秦副局和沈嶽倆人協商處理的這番話,她都在門外聽到了。
能用錢解決的問題,就不是問題——這種話,唯有大有來頭的任明明,才有資格說。
任明明的“豪爽”,還真出乎謝柔情的意料。
别看她獅子大張口,主要是暗恨任明明破壞了她的好事,其實也沒奢望要這麽多,随便給個十萬八萬的意思意思就好。
不過既然任隊這樣說了,謝柔情也就當仁不讓,冷笑着伸手:“呵呵,我還真沒看出任隊,原來是個财大氣粗的小富婆。好啊,拿錢來吧。”

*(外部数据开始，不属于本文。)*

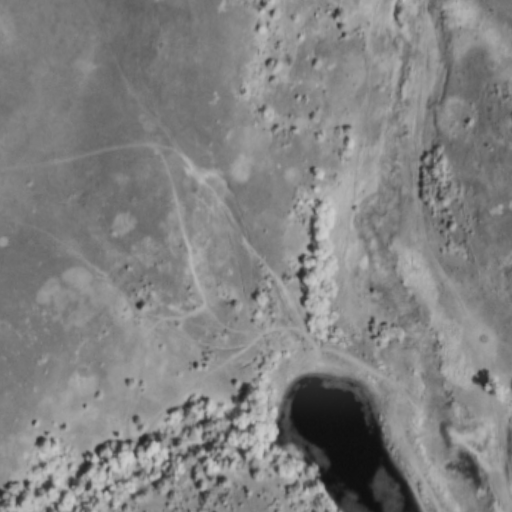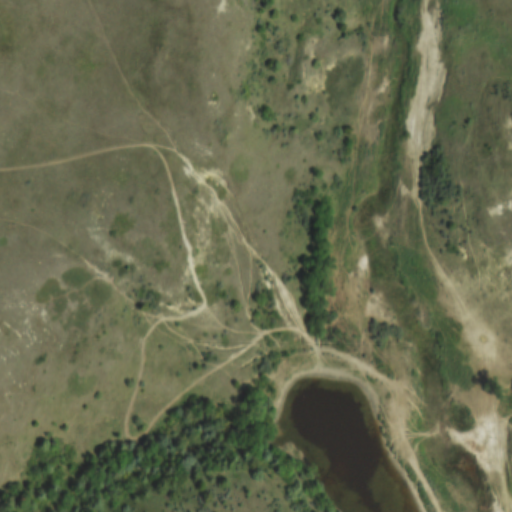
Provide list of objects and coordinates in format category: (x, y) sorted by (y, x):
road: (436, 247)
road: (170, 400)
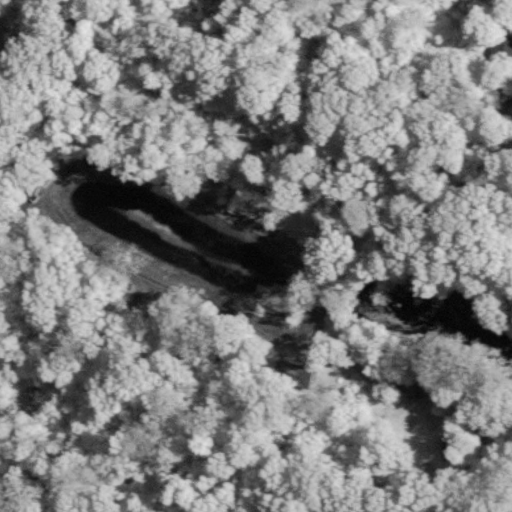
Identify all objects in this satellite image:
building: (289, 368)
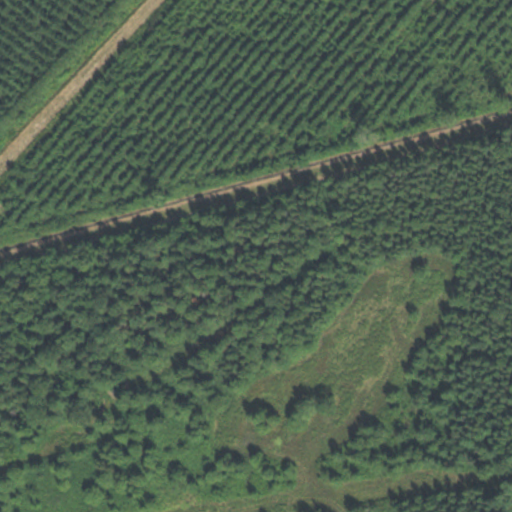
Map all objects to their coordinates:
road: (80, 83)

任明明卻愣了下,說:“我、我當時拿不出這麽多錢。先寬容我兩天,等我……”
謝柔情打斷她的話:“最多給你一個小時。”
其實任明明還真沒把一百萬放在眼裏,隻需一個電話,就會有三五百萬的秒到。
問題是,她在沖動之下推門進來後,才猛地意識到,不能讓家裏人知道她惹禍了。
要不然,她以後都不能來地方上工作,隻能憋在京華,乖乖做個無所事事的少奶奶。
看任明明面露難色,沈嶽憐香惜玉的毛病又犯了,拽下了下謝柔情的衣襟,小聲說:“要不就算了,反正我也不是很缺錢。”
“沒你說話的份!”
他不說話,謝柔情在刻意爲難任明明一番後,說不定也就高擡貴手了。
現在看他很有心疼任明明的意思後,入戲太深真把這厮當男朋友對待的謝柔情,立馬醋性大發,冷聲叱喝:“我說了,一個小時内,拿出一百萬!逾期,咱們法庭上見。”
沈嶽很郁悶,剛要暗罵小妖精不給面子呢,更讓他郁悶的事情發生了,任明明也臉不是臉,鼻子不是鼻子的對他說:“誰稀罕你替我說情?哼,不就是一百萬嗎?給你就是。”
沈嶽不再說話了。
謝柔情又雙眸翻白,伸出右手掂了掂,意思是拿錢。
任明明咬牙:“我、我倉卒之際,沒處給你拿這麽多錢。不過,我可以給你打欠條。”
謝柔情斜眼看着她,陰陽怪氣的問:“像任隊這種不尊法規的人,拿什麽來保證,讓我相信你的欠條不是一張廢紙?”
任明明立馬小臉漲紅,銀牙緊咬,惡狠狠的瞪着謝柔情,飛機場劇烈起伏着,大有塌陷的意思,卻偏偏說不出一個字來。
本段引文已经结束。